Fantastic stories from “the most truthful man in the world” about a wolf pulling a sled, a stag growing a cherry tree between his antlers after being shot with a pit, an eight-legged rabbit, and a horse tied to the top of a belltower, are the stuff of childhood in Russia. The improbable adventures of the legendary Baron von Munchausen have inspired more than six hundred books, as well as countless plays and films.
Interestingly, this wildly popular product of fiction had a very real prototype – Hieronymus Karl Friedrich von Münchhausen (1720-1797), from the German Electorate of Hanover. For more than a decade, he served in Russia, where he first arrived as part of the entourage of Duke Anthony Ulrich II of Brunswick. Münchhausen took part in the 1735–1739 Russo-Turkish War and distinguished himself during the 1737 capture of the Ottoman fortress at Ochakov. Official records attest that he was a brave and resourceful officer. In 1750, Münchhausen retired with the rank of captain to his native town of Bodenwerder. An exemplary family man and exceptional host, he was renowned for the food, drink, and amazing tales with which he entertained his guests. His storytelling prowess drew visitors from across Germany.

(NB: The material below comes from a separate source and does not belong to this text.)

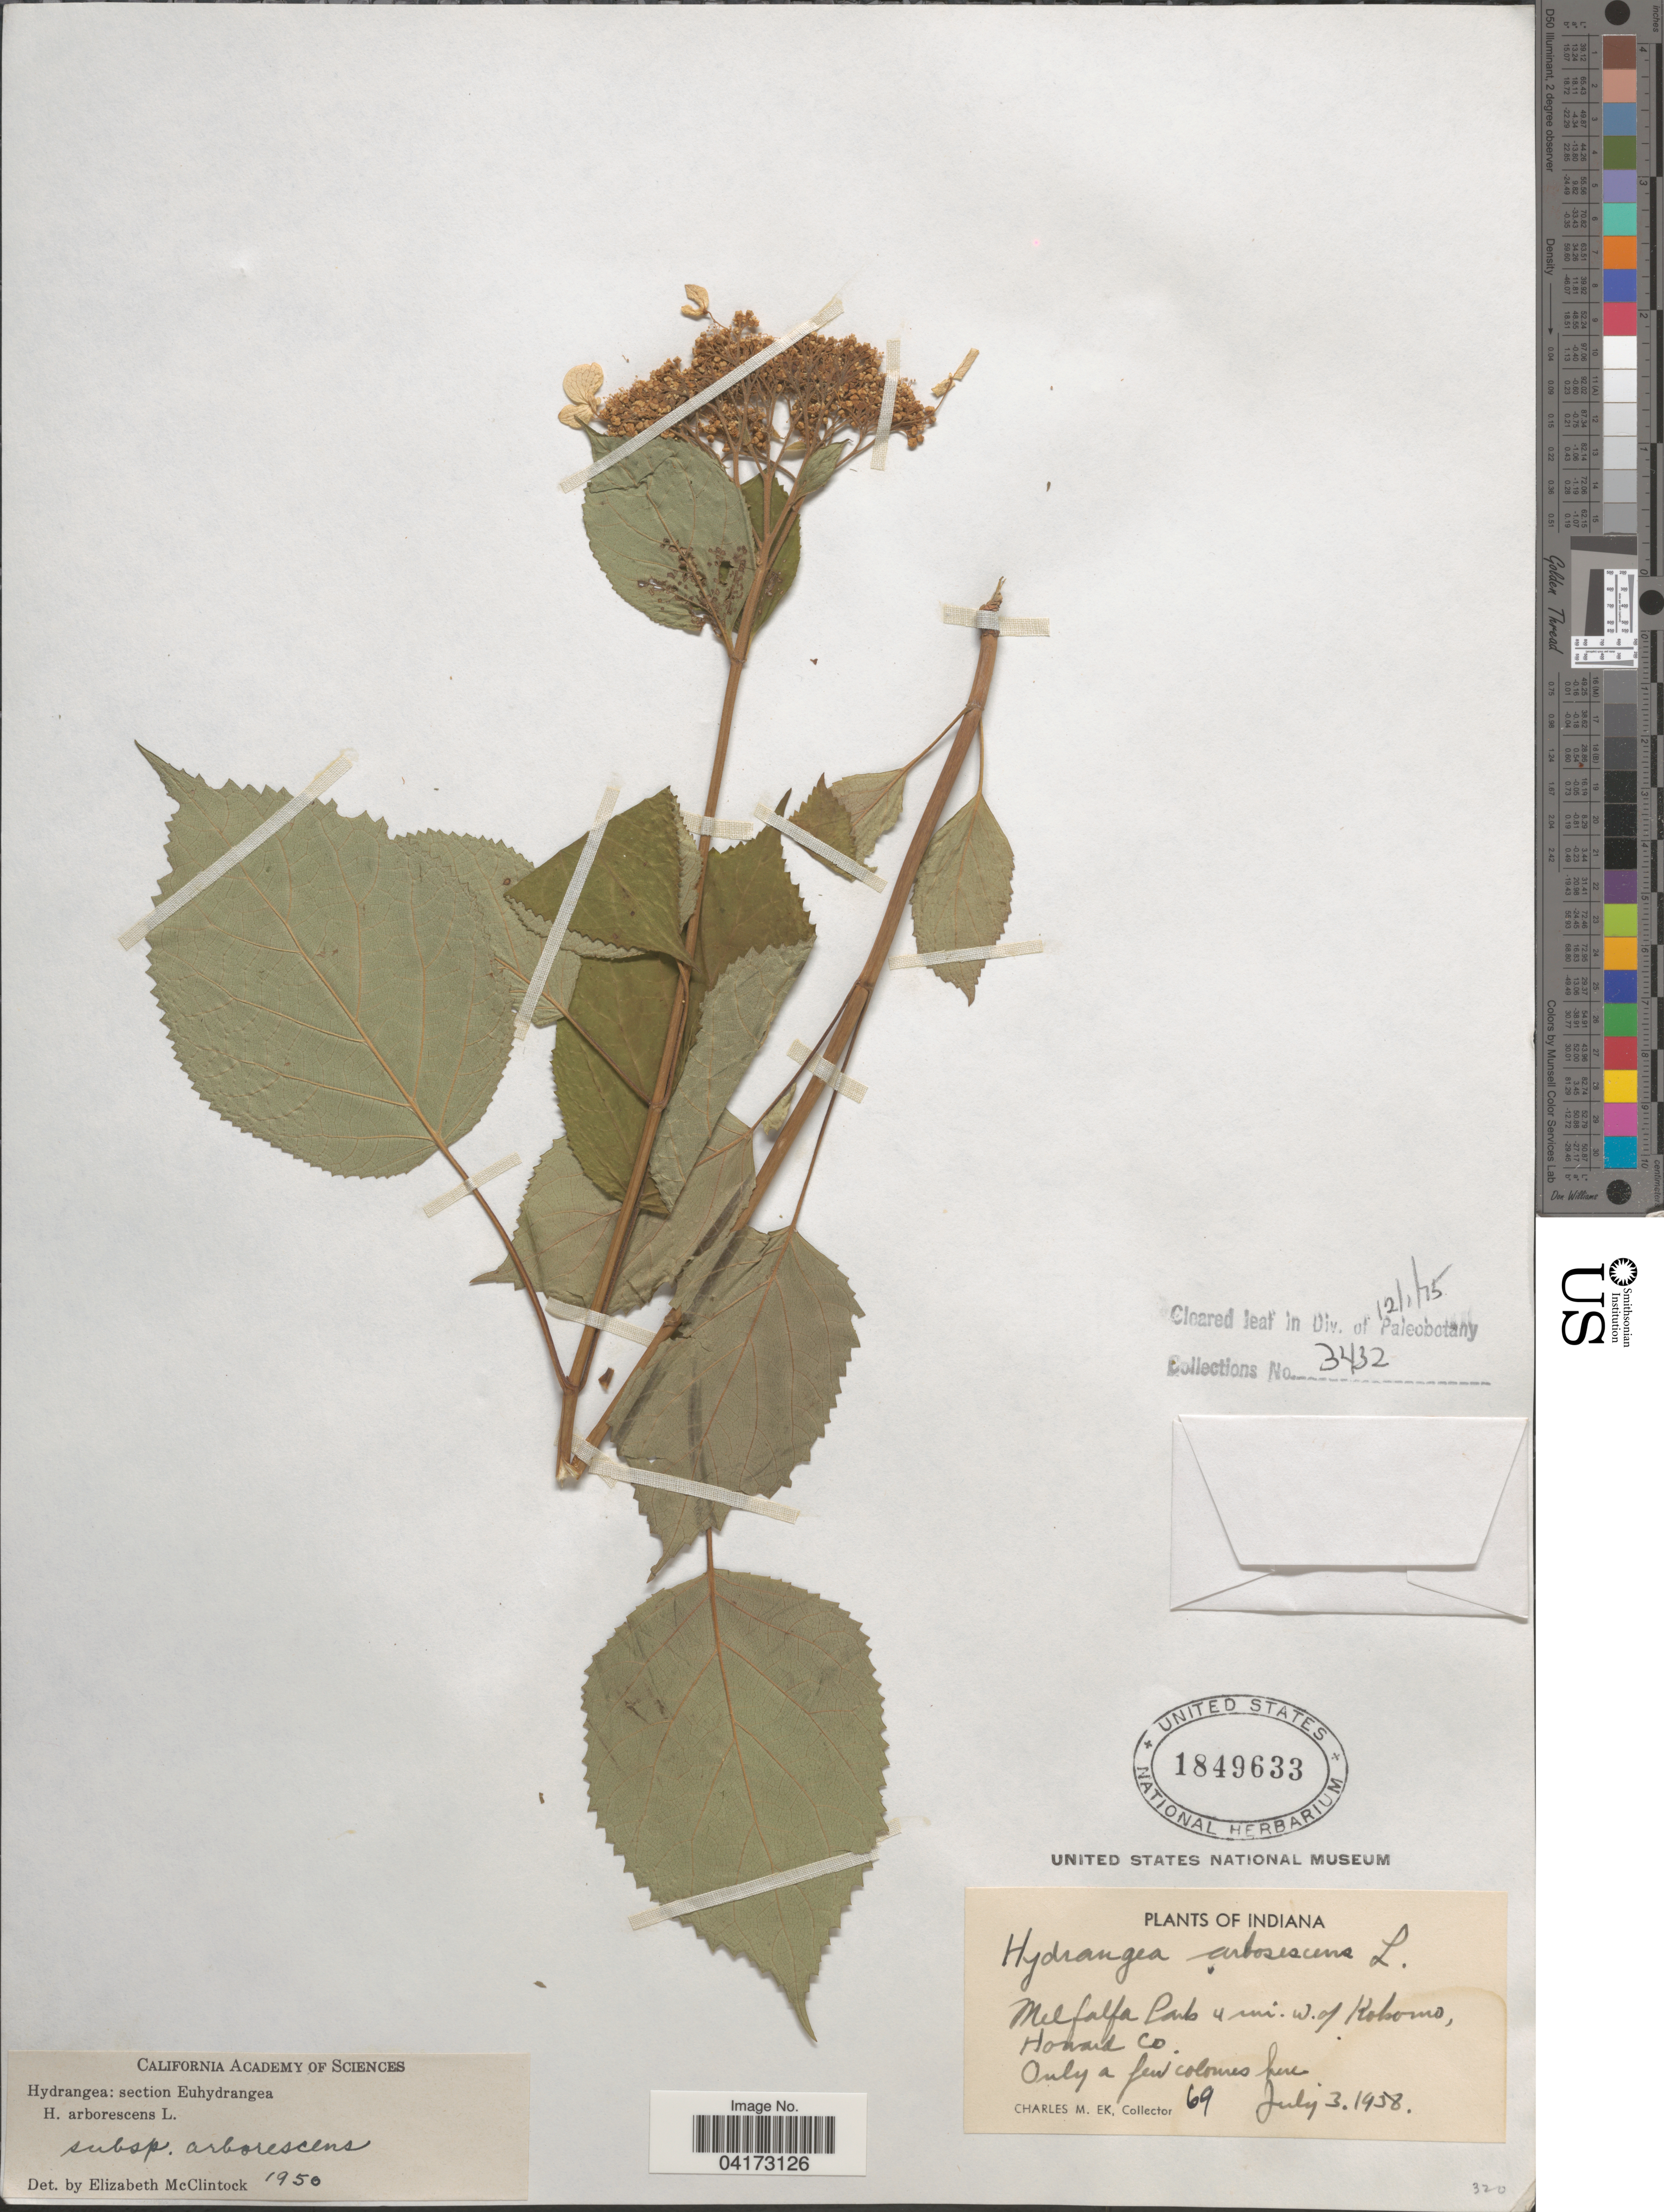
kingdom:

His rise to fame was helped along by various writers who had scant regard for accuracy. Taking advantage of the Baron’s reputation for stretching the truth, they stretched it even further, attributing to him all sorts of incredible feats far beyond what Münchhausen himself was concocting. The Baron’s international renown was achieved with the 1785 publication in London of Baron Munchausen’s Narrative of his Marvellous Travels and Campaigns in Russia. This book, written by fellow Hanoverian Rudolf Erich Raspe (1737-1794), was an overnight sensation and sold out of bookstores in a week. As literary scholars discovered, the tales represented Raspe’s creative reworkings of comic tales in a number of genres, from sources as diverse as Ancient Greece, Renaissance Italy, and Germany past and present.